To this effect, Sophie has taken a new job that she will start soon working as a Database Manager with Community Impact, a program on campus that provides ESL and high-school equivalency services. She’ll be using data science to help determine the effectiveness of the program’s methods and classes, and assist with using data to help with the grant-writing process.
In an exciting future move Sophie will be heading to the University of Amsterdam to do a semester abroad. “I was a bit hesitant to go for it” she explains, “because I was afraid I might miss out on job opportunities and fall behind in what’s going on in my field. However, I think the great thing about data science is there’s so many amazing online resources and opportunities for independent projects that I’ll never have to stop learning, even while I’m abroad.” She is looking forward to this new and potentially life changing experience.
Your stated dream job was “to use data to help people”. Can you expand upon this goal?
“I’d really like to figure out a way to use data science for good. Data and its proper use and access has become a really scary question lately, but I believe there’s an enormous untapped potential to use it to help people.”
To this effect, Columbia has a program called “Data for Good” which Sophie says she wants to get more involved with. The program provides students with opportunities to work on some really important topics, such as human rights violations and poverty eradication.

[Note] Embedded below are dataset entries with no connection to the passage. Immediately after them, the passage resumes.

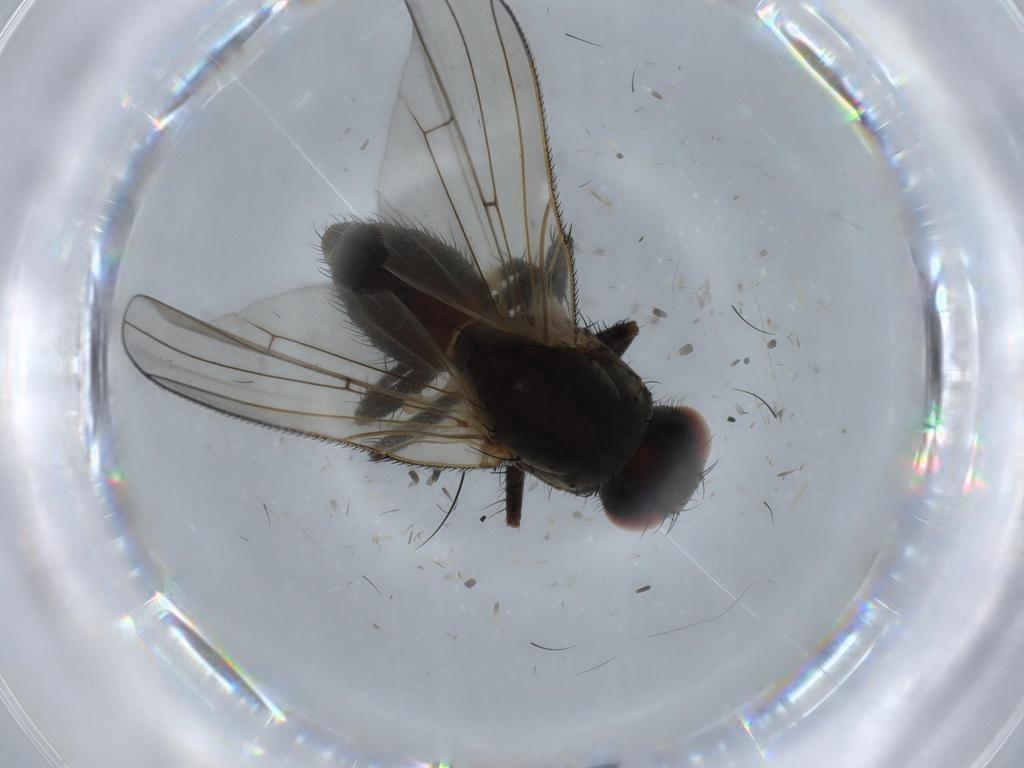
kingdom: Animalia
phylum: Arthropoda
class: Insecta
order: Diptera
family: Anthomyiidae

Sophie says her ultimate dream would be to use data science to help women in some way, as she is a passionate feminist and activist, especially when it comes to women in STEM.
Now for the big question, what are you going to do with your winnings?
“Well, I have really curly hair and I’m thinking about splurging a chunk of it on a really nice haircut at a salon specializing in curls.” Alas, Sophie, in New York, that’s about as far as $500 will take you!
True data scientist skills demonstrated
In summary, we’d like to highlight a few things that we learned about Sophie Bair that we feel are required to be a top data scientist.
- Strong at math – Sophie chose to pursue a double major in statistics to continue developing her love and talent for math and statistics.
- Curiosity – She has chosen a field of study and research projects that allow her to explore big questions that remain unanswered. She has also chosen to study abroad in a country she has never been to.
- Problem solving – Unhindered by her newbie data science challenge status and knowledge, Sophie taught herself what she needed to know over a weekend in order to solve the Data Challenge.
- Challenge seeking – Even though she has already won competitions and received scholarships and awards, Sophie chose to do the Data Challenge as a new learning experience.
- Creativity – In addition to coming up with novel, unexplored research ideas, Sophie is thinking about creative ways to apply her data science skill set in the future.
We wish Sophie the best in her future travels and endeavors and hope to see her name back on the leaderboard for future data challenges!